Warum sollen sich Junge zusammenreißen?
Gesellschaft und Politik würden gut daran tun, die wachsenden Probleme des Nachwuchses ernst zu nehmen.
Die Pandemie verschärft sich wieder und damit werden auch Probleme einer Generation größer, die kaum wahrgenommen werden. Bundeskanzler Sebastian Kurz (ÖVP) hat einen notwendigen „Pakt gegen Alterseinsamkeit“angekündigt, Sozialminister Rudolf Anschober (Grüne) einen ebenso wichtigen „Aktionsplan gegen Armut“. Von einem Schulterschluss für Junge ist keine Rede. Dabei setzt ihnen die Krise ganz besonders zu, und zwar nachhaltig.
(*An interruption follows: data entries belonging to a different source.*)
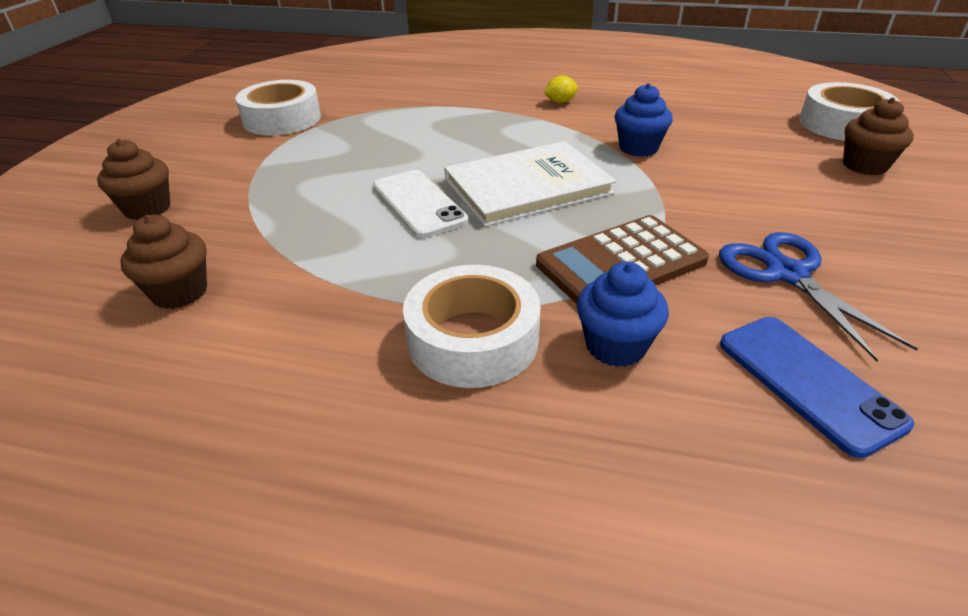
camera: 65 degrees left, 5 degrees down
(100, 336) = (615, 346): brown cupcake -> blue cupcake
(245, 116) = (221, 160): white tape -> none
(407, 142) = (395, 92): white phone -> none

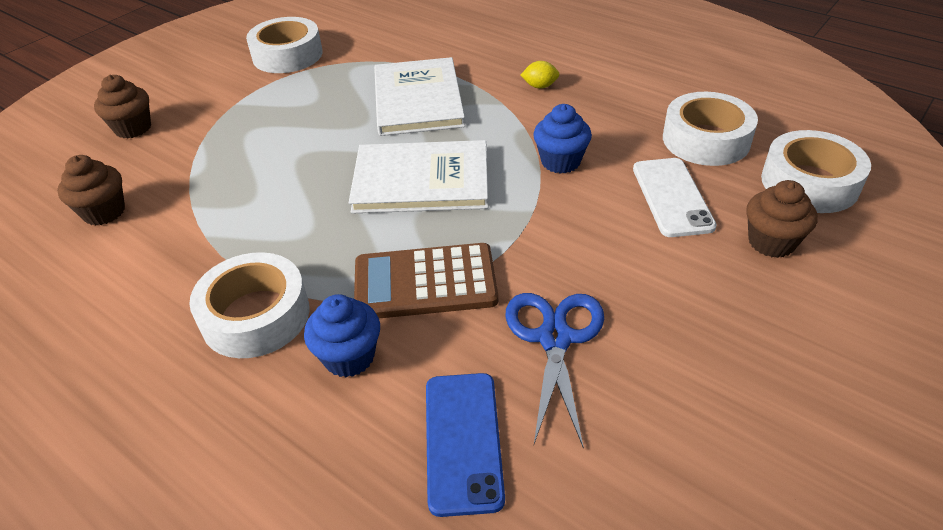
camera: 25 degrees right, 5 degrees up
(419, 203) = (321, 175): white phone -> white phone (672, 197)
(457, 129) = (417, 100): none -> white book
(736, 112) = (706, 140): none -> white tape

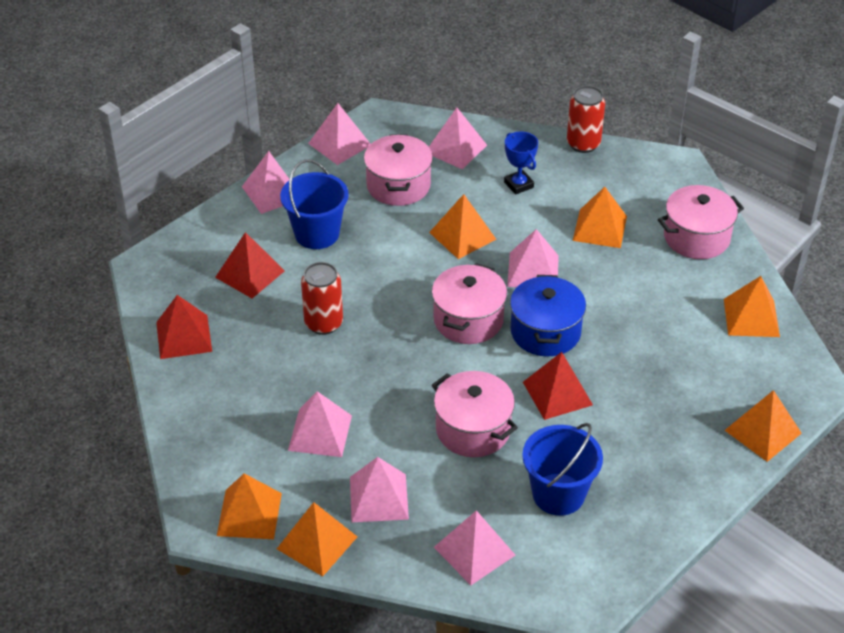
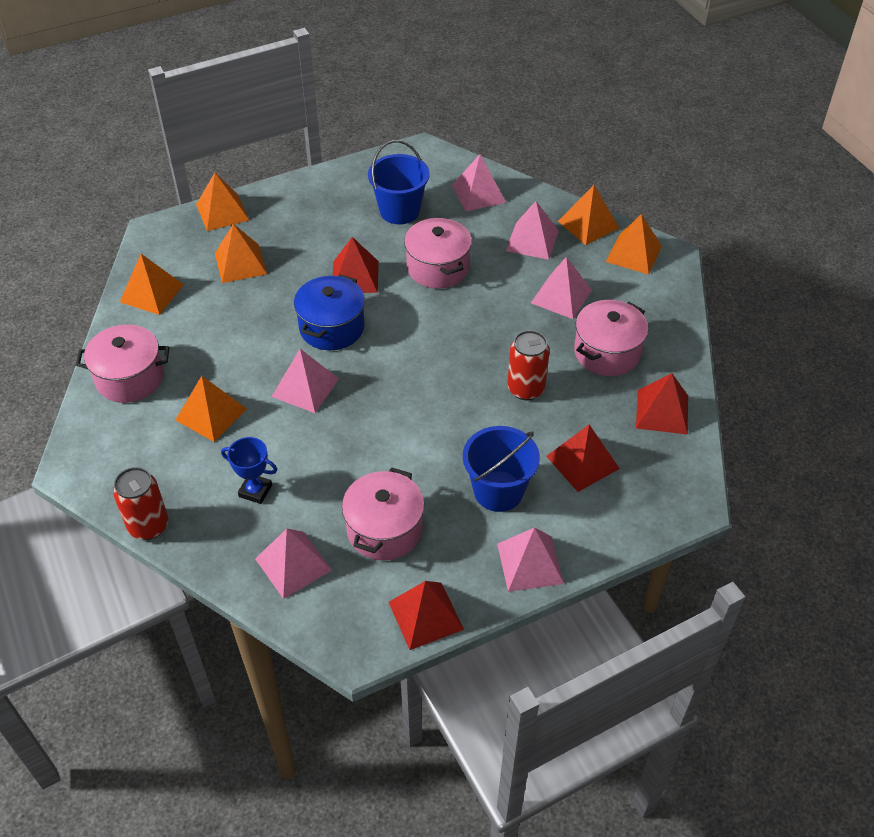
camera: 160 degrees left, 5 degrees up
(339, 144) = (425, 615): pink pyramid -> red pyramid
(462, 235) = (349, 445): orange pyramid -> orange pyramid (240, 263)
(468, 320) = (392, 356): pink pot -> pink pot (607, 352)
(518, 185) = (255, 491): blue trophy -> blue trophy turned 60 degrees counterclockwise

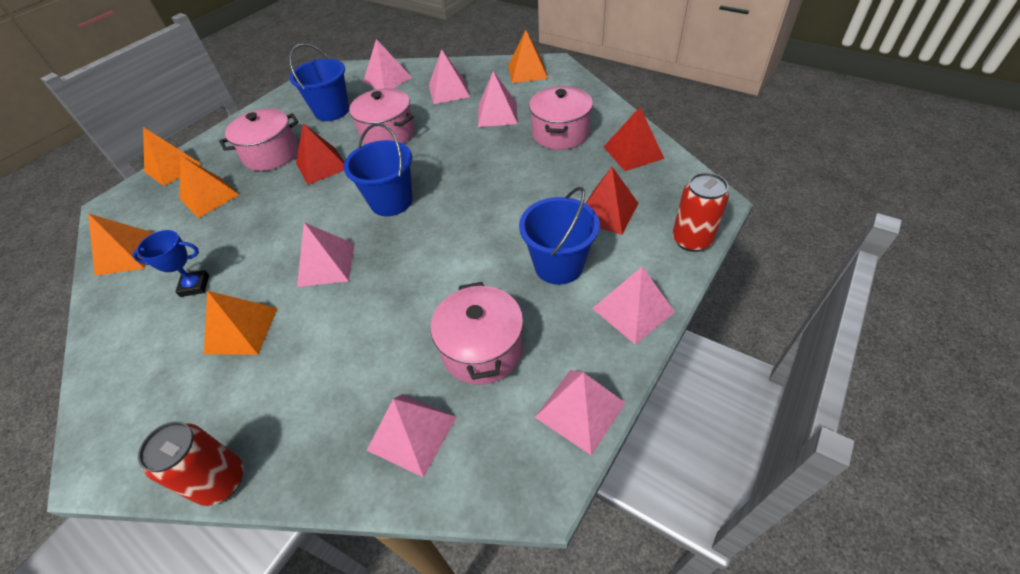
camera: 25 degrees left, 0 degrees up
(130, 378) = (134, 337): pink pot -> pink pot (271, 154)
(255, 491) = (328, 380): blue trophy -> blue trophy (195, 286)
(332, 327) = (323, 209): blue pot -> none
(395, 350) = (391, 201): none -> blue bucket
(425, 615) = (580, 409): red pyramid -> pink pyramid
(526, 389) = (520, 182): red can -> red can (691, 240)
(588, 224) = (482, 68): orange pyramid -> none

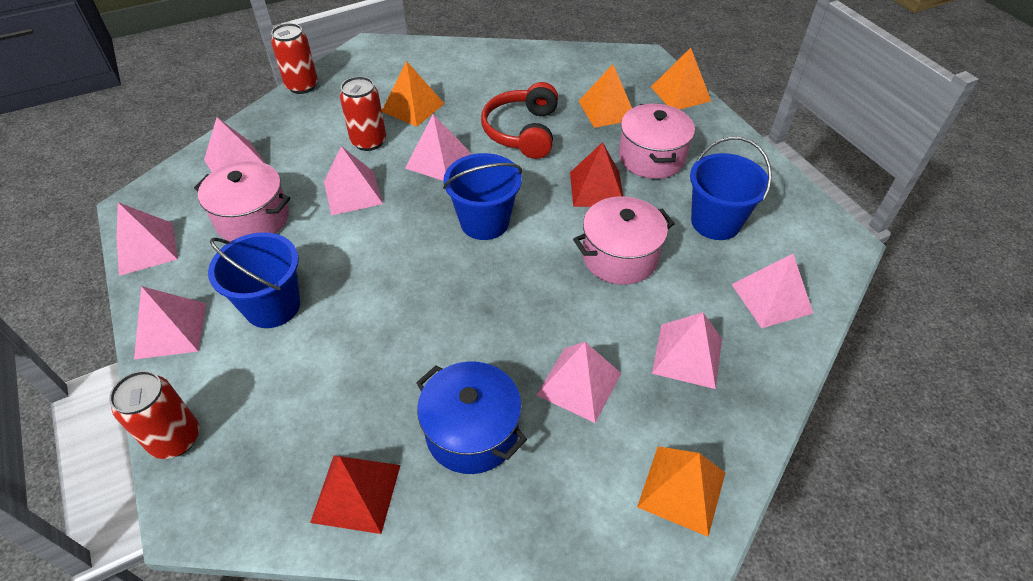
camera: 115 degrees right, 0 degrees up
(128, 254) = (561, 63): orange pyramid -> none
(195, 286) = (486, 91): blue trophy -> none
(260, 231) = (522, 131): none -> red headphones
(318, 332) = (369, 141): none -> red can
(402, 297) = (353, 192): none -> pink pyramid
(560, 133) = (472, 432): pink pot -> blue pot
(607, 212) = (292, 389): red pyramid -> none

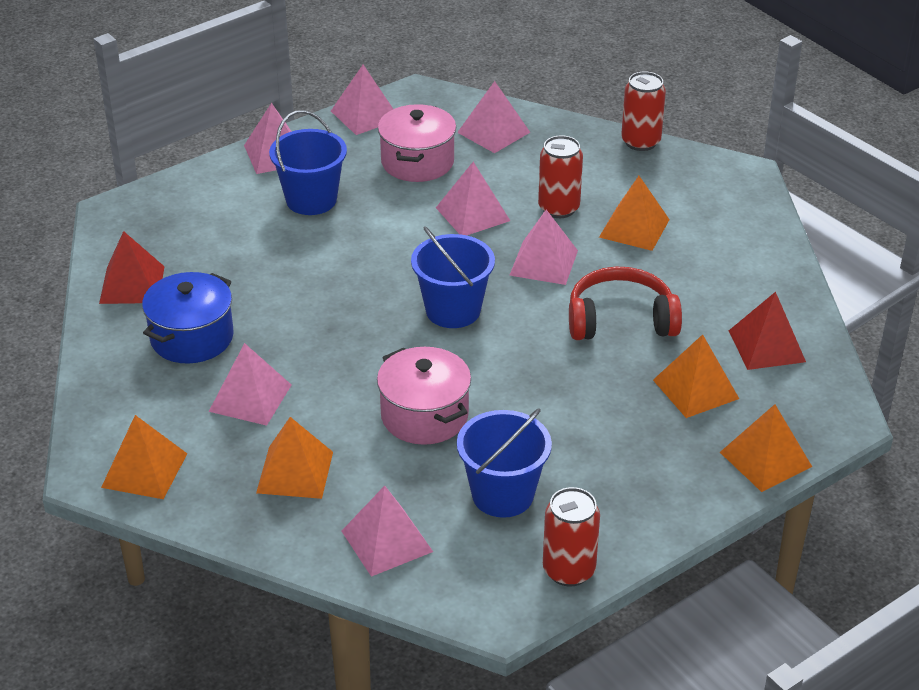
camera: 80 degrees right, 10 degrees down
(175, 439) = (173, 186): red can -> red can (569, 570)
(596, 188) = (534, 390): red pyramid -> red pyramid (767, 346)
(651, 158) = (608, 435): pink pot -> none
(687, 355) = (295, 472): pink pyramid -> orange pyramid

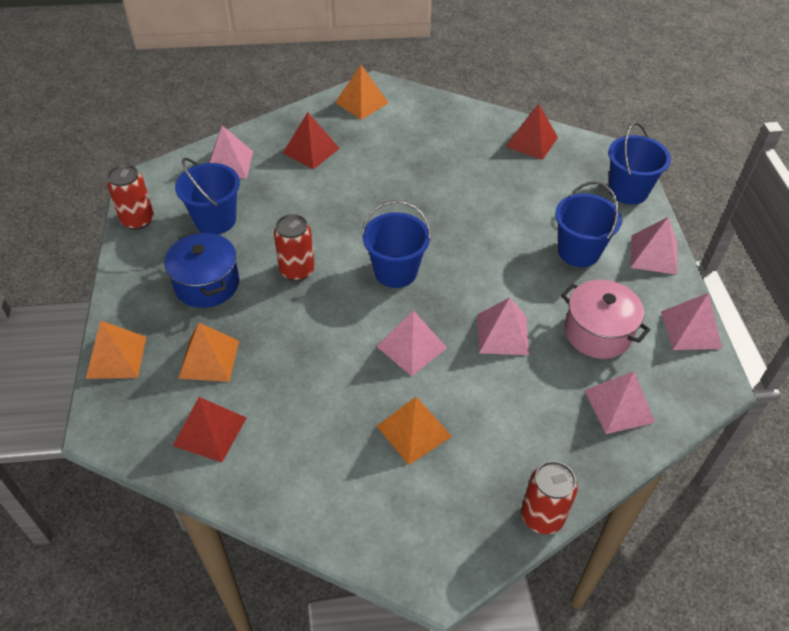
camera: 120 degrees right, 10 degrees up
(179, 192) = (628, 191): none -> blue bucket
(192, 337) = (460, 149): blue pot -> blue pot (207, 284)
(250, 398) = (386, 154): pink pyramid -> none
(295, 472) = (311, 150): orange pyramid -> red pyramid
(424, 415) = (308, 216): pink pot -> none
(558, 208) = (475, 393): red can -> red can (297, 270)
(620, 320) = (312, 357): red headphones -> none

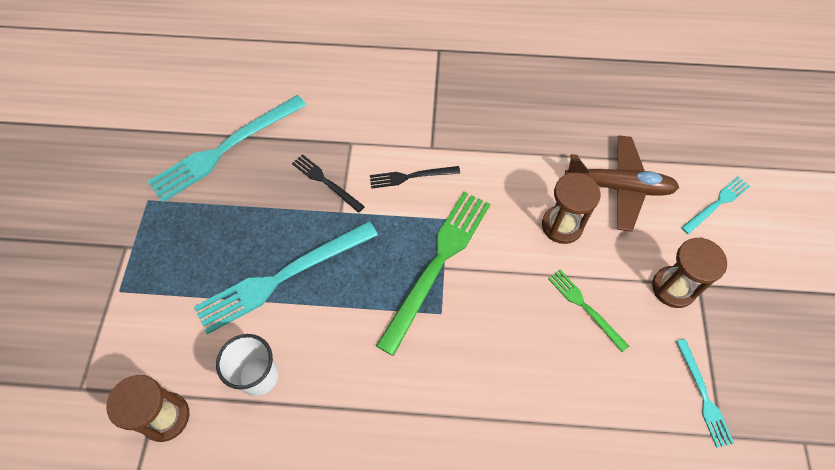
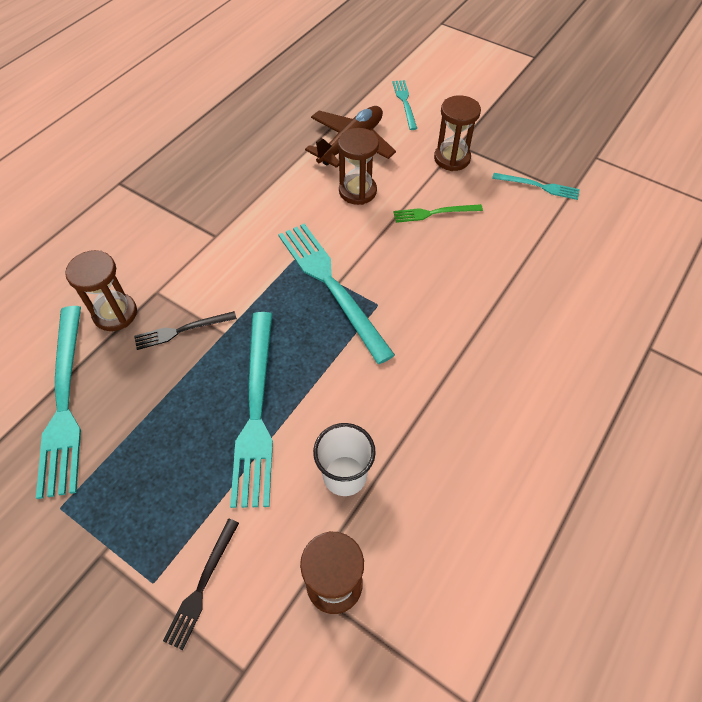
camera: 60 degrees left, 5 degrees down
(315, 129) = (115, 313): none -> brown hourglass
(411, 176) = (232, 264): black fork -> black fork (202, 586)
(437, 264) = (331, 285): green fork -> turquoise fork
Im Frühjahr gehörten die Schulen zu den ersten Einrichtungen, die geschlossen wurden. Fernunterricht funktionierte mehr schlecht als recht. Darunter gelitten haben vor allem jene, die am meisten darauf angewiesen wären: Kinder, mit denen zu Hause kaum gelesen und geschrieben wird. Die Wahrscheinlichkeit, dass sie eines Tages zu einem ordentlichen Job kommen werden, ist nun weiter gesunken.
Womit wir bei der nächsten Krisenfolge angekommen wären: Österreich ist erstmals mit einem ausgewachsenen Phänomen namens Jugendarbeitslosigkeit konfrontiert. Nur sieht das nicht jeder. Wiens Bürgermeister Michael Ludwig (SPÖ) sagte unlängst, die Stadt werde bei einer Beschäftigungsinitiative über 50-Jährige bevorzugen. Argument: Sie würden besonders unter der Wirtschaftskrise leiden. Das war nicht ganz korrekt: Bei 20- bis 24-Jährigen ist die Arbeitslosigkeit gerade in Wien am stärksten gestiegen, um 35 Prozent nämlich.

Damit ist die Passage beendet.